**ABOUT THIS TASK:** After locating the line that contains "o Cardeal Vigário" in the records below, write out exactly that line and each line after it through the one that contains "Cardeal Arcipreste da", and nothing else.

*** Opening LISTED ENTRIES ***

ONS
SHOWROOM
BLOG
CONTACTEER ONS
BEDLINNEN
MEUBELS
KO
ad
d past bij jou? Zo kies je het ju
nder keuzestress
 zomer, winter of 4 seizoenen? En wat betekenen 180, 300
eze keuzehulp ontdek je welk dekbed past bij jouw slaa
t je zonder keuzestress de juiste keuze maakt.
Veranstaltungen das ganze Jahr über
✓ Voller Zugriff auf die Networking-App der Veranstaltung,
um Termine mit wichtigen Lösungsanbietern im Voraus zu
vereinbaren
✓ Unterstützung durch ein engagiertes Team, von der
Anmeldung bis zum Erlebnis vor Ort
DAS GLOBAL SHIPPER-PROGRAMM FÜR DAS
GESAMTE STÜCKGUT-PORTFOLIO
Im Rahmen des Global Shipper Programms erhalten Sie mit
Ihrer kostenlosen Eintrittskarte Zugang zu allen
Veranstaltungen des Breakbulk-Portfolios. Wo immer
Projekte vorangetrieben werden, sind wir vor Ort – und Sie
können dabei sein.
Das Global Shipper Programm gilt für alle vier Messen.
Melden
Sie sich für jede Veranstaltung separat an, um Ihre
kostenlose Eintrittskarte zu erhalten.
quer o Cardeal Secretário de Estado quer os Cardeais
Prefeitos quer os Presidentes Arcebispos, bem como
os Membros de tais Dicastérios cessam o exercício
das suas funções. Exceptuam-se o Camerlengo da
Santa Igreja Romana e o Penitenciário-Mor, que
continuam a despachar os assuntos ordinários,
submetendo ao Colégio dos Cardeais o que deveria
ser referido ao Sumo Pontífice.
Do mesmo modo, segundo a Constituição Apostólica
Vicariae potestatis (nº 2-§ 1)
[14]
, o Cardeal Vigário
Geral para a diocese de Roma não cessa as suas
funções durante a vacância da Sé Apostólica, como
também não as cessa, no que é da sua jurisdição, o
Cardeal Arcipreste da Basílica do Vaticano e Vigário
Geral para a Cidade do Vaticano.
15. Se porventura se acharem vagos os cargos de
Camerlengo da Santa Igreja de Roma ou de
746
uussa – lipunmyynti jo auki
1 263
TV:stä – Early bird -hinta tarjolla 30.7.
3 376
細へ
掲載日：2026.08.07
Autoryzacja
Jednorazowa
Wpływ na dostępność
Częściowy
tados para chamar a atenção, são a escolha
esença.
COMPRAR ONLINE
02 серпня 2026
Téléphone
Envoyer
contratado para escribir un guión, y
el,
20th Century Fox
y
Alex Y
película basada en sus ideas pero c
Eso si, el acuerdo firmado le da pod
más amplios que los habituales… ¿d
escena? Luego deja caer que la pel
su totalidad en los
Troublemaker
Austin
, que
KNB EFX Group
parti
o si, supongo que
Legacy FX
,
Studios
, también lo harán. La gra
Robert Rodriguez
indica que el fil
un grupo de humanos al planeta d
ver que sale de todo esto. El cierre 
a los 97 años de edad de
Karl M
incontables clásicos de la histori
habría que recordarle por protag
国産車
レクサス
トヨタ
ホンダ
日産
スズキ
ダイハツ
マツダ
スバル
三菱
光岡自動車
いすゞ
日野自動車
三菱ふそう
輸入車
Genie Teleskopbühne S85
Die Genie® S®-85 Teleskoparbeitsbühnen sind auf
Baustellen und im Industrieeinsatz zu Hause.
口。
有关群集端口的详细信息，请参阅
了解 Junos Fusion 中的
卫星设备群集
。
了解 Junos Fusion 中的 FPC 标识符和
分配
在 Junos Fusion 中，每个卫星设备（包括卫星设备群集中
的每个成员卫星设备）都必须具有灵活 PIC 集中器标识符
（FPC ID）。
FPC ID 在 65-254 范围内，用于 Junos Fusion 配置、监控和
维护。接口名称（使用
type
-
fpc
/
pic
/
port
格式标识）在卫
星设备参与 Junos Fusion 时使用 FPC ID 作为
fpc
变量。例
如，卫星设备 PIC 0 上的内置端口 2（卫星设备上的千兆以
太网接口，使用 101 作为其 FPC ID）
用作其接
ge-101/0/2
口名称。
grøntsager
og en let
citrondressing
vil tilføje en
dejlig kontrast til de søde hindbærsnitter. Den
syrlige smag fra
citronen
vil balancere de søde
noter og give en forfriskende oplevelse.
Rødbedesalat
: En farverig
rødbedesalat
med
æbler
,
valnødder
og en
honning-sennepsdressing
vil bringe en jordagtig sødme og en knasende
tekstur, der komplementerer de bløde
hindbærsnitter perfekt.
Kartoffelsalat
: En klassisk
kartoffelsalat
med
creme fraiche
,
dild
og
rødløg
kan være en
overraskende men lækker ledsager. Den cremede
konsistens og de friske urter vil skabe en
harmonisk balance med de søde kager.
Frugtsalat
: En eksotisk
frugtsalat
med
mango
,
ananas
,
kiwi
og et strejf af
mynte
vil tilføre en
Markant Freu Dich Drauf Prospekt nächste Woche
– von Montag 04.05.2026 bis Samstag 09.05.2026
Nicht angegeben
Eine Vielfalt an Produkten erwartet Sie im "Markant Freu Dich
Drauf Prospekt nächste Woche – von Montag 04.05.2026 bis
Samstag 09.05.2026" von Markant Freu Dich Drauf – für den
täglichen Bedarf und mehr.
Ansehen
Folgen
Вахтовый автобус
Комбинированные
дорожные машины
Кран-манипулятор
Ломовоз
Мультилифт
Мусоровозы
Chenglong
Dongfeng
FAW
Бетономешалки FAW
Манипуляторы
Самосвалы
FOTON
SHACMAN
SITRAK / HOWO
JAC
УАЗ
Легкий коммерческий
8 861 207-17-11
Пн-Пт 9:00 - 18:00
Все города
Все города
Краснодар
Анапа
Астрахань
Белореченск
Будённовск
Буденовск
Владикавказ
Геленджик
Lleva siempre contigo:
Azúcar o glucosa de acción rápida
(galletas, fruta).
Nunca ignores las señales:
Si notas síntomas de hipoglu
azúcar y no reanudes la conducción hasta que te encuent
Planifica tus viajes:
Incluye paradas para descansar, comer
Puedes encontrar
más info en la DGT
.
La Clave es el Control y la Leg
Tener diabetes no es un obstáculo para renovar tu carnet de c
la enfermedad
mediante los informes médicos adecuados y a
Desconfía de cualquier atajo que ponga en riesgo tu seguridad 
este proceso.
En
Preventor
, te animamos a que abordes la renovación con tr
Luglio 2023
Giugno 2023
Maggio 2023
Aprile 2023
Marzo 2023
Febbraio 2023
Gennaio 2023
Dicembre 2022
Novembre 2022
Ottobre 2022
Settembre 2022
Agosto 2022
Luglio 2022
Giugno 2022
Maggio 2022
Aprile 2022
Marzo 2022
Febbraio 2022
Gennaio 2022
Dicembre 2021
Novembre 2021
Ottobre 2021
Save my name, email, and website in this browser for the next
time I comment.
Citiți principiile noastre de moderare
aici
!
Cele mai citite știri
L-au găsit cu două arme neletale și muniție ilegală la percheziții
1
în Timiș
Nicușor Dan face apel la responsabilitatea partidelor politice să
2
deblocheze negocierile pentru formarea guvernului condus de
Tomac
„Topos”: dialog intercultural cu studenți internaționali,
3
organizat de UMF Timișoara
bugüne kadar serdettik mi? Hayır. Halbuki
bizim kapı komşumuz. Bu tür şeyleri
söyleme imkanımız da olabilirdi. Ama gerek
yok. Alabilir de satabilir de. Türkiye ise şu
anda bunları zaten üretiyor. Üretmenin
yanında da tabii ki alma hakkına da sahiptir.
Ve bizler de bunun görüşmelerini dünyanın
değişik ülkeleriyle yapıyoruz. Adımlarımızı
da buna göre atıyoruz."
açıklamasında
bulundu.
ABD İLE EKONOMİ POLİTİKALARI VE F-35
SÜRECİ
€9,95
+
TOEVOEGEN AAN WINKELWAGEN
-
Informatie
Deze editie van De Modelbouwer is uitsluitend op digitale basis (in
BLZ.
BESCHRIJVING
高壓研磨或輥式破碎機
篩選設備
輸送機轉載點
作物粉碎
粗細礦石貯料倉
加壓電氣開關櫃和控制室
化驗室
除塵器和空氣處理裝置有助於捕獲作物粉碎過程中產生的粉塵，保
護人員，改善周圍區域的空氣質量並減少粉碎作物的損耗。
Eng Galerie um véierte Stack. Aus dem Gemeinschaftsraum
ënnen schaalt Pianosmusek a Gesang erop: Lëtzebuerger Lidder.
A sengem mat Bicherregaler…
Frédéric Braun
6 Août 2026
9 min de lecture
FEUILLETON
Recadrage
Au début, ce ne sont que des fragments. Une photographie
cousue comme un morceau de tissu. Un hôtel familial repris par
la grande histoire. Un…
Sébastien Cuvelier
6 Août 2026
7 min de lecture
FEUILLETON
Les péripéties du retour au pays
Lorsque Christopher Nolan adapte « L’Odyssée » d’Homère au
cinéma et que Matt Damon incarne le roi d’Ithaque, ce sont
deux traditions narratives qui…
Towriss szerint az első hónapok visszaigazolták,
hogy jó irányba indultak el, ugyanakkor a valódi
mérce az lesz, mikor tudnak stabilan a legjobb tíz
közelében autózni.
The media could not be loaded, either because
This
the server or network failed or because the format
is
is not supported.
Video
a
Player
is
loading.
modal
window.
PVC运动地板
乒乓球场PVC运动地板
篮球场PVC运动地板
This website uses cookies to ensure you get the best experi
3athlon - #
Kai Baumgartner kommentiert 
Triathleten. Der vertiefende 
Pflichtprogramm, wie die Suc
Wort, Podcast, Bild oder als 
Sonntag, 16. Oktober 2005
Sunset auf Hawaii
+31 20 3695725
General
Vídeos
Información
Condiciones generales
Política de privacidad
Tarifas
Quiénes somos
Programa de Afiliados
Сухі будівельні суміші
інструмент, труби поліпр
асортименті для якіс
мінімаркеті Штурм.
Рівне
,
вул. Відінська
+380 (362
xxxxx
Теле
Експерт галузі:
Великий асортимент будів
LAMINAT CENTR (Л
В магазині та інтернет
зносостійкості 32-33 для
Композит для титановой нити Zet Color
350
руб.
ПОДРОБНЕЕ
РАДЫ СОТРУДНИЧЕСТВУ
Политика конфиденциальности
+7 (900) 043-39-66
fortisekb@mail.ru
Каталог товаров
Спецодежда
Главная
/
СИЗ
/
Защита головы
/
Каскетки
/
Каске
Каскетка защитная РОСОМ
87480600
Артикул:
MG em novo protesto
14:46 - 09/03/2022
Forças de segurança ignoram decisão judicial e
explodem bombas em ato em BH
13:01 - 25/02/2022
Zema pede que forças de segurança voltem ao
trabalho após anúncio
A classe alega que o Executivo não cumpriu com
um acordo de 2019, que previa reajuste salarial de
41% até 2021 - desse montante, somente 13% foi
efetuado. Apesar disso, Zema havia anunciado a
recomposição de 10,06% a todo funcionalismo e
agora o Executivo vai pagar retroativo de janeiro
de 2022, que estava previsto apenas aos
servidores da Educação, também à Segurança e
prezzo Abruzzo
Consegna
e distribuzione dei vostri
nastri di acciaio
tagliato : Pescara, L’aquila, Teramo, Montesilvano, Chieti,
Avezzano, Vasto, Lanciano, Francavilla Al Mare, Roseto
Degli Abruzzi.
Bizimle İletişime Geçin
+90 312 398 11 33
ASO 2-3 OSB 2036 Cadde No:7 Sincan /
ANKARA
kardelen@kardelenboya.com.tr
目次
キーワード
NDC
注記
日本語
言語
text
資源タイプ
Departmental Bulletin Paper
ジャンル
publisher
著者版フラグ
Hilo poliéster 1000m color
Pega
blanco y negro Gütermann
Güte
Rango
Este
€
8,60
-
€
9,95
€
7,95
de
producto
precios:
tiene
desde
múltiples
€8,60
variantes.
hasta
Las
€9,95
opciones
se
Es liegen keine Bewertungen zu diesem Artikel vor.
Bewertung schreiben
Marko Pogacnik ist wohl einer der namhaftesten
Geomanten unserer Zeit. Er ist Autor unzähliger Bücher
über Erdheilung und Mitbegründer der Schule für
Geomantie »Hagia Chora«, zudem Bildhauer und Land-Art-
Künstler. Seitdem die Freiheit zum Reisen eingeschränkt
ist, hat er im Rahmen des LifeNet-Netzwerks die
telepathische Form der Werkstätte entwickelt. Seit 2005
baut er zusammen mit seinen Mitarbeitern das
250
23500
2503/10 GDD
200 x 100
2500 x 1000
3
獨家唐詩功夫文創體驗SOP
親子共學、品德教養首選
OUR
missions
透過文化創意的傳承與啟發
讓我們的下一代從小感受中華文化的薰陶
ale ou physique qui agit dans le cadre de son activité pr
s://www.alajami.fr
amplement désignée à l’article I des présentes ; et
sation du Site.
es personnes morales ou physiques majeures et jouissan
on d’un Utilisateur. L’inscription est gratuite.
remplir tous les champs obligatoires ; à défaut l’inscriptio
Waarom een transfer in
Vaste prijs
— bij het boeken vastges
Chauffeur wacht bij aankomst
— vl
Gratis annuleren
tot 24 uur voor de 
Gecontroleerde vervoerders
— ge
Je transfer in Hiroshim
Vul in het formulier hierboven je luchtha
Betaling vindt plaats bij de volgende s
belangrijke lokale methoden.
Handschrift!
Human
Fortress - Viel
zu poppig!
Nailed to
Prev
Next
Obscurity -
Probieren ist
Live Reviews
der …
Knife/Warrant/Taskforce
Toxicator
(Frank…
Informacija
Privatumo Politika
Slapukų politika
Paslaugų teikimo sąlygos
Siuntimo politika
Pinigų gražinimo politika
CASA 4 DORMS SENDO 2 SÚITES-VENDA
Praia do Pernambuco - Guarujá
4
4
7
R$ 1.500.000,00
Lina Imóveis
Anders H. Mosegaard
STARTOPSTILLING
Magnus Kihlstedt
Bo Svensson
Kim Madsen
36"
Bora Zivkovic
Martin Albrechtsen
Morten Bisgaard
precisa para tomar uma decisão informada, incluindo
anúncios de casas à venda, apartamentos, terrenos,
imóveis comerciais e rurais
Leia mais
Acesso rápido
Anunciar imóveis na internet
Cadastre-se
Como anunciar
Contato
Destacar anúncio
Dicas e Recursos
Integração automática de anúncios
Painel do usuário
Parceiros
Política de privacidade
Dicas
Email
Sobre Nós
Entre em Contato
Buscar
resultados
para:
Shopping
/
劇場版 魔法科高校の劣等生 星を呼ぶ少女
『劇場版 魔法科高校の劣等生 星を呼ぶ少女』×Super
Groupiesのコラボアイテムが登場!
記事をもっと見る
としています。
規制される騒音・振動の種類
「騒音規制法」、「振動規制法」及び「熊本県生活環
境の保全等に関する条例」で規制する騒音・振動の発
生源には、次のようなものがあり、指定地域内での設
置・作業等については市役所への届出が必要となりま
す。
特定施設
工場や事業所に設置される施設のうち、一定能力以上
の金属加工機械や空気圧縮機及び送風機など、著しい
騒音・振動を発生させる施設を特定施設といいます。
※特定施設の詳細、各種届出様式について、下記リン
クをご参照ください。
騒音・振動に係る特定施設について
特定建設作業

*** Closing LISTED ENTRIES ***

**EXPECTED ANSWER:**
, o Cardeal Vigário
Geral para a diocese de Roma não cessa as suas
funções durante a vacância da Sé Apostólica, como
também não as cessa, no que é da sua jurisdição, o
Cardeal Arcipreste da Basílica do Vaticano e Vigário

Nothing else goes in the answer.